■ **Given passage**
****************

Multimodal factors were reviewed, including patient age, sex, underlying disease, location of occluded vessel, IV t-PA, and BGC. All patients underwent clinical assessment with NIHSS at baseline, after 24 hours, and at 30 days, and modified Rankin Scale (mRS) score at 90 days by the review of medical records. Good clinical outcomes were defined as ≥2 mRS at 90 days. Differences were analyzed in multiple time intervals: time from symptom onset to groin puncture time, procedure time (from groin puncture to reperfusion time), and time from onset to reperfusion. Radiologic results were evaluated by the number of stent passages, thrombolysis in cerebral infarction (TICI) score25) and successful recanalization, which was defined as a TICI score of 2b to 3. Safety variables and complications were analyzed regarding distal emboli, symptomatic hemorrhage, and mortality within 90 days. In subgroup analysis of BAO patients, patients were divided into two groups according to the successful recanalization and clinical outcomes and then multiple categories were evaluated. The length of thrombus for BAO patients was measured at digital subtraction angiography (DSA) images and it was defined as the length of the basilar artery not contrasted on the DSA. Two neuroradiologists (Y. K. Ihn and W. S. Jung) were unaware of the treatment-group assignments and evaluated all neuroimaging studies.

Statistical analysis

χ2 test or Fisher’s exact test were used to analyze differences in multi-variable factors between the two groups. Mann-Whitney U test or Student’s t-test were employed to evaluate differences in clinical and radiological variables between the two groups. And χ2 test or Fisher’s exact test and Mann-Whitney U test or Student’s t-test were used for subgroup analysis of BAO patients. Two-tailed p-values of ≤0.05 were considered to indicate a significant difference. Data were analyzed using SPSS ver. 18 statistical software (South Wacker Drive, Chicago, IL, USA).

RESULTS

Baseline characteristics

A total of 161 patients were enrolled between January 2013 and August 2016 from a single institution. The locations of BAO were as follows: distal (n=7; 29.1%), mid (n=7; 29.1%), and proximal (n=10; 41.7%), of these cases, there were 2 cases in the mid occlusion accompanied the distal occlusion, and 1 case in the proximal occlusion involves the mid occlusion and 2 cases in the proximal occlusion involves distal occlusion. And ACO infarct locations were: middle cerebral artery (n=94; 68.7%), ICA (n=42; 30.6%), and ACA (n=1; 0.7%). Mean age of patients with BAO was 65.7 years, compared with 65.5 in the ACO group. BAO group contained 24 patients (13 men, 11 women) and the ACO group contained 137 patients (78 men, 59 women). Multi-variable factors, such as sex, age, hypertension, diabetes mellitus, atrial fibrillation, coronary artery disease, dyslipidemia, and smoking were not significantly different between the groups. A total of 73 patients (45.3%) received IV alteplase (t-PA), and there were no statistically significant differences between the groups (p=0.506). The proportion of applied BGC was significantly lower in the BAO group (17.5%) than the ACO group (51.8%) (p=0.001; Table 1). In terms of time interval, the time interval from onset to groin puncture in the BAO group (268 minutes) was significantly longer than in the ACO group (216 minutes) (p=0.018). Similarly, the time interval from onset to reperfusion was significantly longer in the BAO group (390 minutes) than in the ACO group (333 minutes) (p=0.039). However, there were no statistically significant differences in procedure time between the two groups (BAO: ACO=122: 116; p=0.271) (Table 1).

****************

■ **Dataset entries**

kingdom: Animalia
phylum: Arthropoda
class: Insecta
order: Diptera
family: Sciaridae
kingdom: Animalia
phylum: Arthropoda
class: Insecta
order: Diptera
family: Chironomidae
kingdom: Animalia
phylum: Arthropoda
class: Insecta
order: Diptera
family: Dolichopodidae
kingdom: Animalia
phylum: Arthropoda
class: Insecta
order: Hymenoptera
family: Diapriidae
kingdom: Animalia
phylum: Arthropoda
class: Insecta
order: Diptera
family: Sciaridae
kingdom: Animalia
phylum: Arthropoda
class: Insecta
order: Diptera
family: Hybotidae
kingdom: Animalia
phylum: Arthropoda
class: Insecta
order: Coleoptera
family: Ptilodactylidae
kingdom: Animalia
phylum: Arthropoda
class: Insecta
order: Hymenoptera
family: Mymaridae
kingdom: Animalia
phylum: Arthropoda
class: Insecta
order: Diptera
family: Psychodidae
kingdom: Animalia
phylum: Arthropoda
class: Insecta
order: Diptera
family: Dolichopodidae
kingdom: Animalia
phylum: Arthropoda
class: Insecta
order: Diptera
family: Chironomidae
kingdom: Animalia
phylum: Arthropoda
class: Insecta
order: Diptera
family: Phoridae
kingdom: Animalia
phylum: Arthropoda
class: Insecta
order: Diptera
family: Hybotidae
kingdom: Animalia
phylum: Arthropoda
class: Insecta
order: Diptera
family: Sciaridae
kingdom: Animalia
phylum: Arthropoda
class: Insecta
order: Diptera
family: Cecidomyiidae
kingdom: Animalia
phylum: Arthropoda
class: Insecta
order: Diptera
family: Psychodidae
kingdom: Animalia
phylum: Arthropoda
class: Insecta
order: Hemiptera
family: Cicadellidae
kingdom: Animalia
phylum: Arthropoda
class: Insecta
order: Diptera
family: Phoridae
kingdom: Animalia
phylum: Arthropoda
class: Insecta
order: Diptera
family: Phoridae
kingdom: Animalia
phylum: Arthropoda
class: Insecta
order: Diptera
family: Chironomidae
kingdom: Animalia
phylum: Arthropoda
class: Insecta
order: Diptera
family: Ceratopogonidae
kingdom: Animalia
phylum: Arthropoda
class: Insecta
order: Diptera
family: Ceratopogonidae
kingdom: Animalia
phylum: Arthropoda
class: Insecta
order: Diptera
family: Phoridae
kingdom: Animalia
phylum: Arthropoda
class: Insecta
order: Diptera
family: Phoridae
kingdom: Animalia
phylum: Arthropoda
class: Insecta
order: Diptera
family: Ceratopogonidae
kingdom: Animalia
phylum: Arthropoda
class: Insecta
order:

****************

■ **Task goal**
Quote the passage on stroke treatment word for word, starting at "χ2 test or Fisher’s exact test were" and ending at "Chicago, IL, USA).". These items were taken from a separate source.

■ **Response**
χ2 test or Fisher’s exact test were used to analyze differences in multi-variable factors between the two groups. Mann-Whitney U test or Student’s t-test were employed to evaluate differences in clinical and radiological variables between the two groups. And χ2 test or Fisher’s exact test and Mann-Whitney U test or Student’s t-test were used for subgroup analysis of BAO patients. Two-tailed p-values of ≤0.05 were considered to indicate a significant difference. Data were analyzed using SPSS ver. 18 statistical software (South Wacker Drive, Chicago, IL, USA).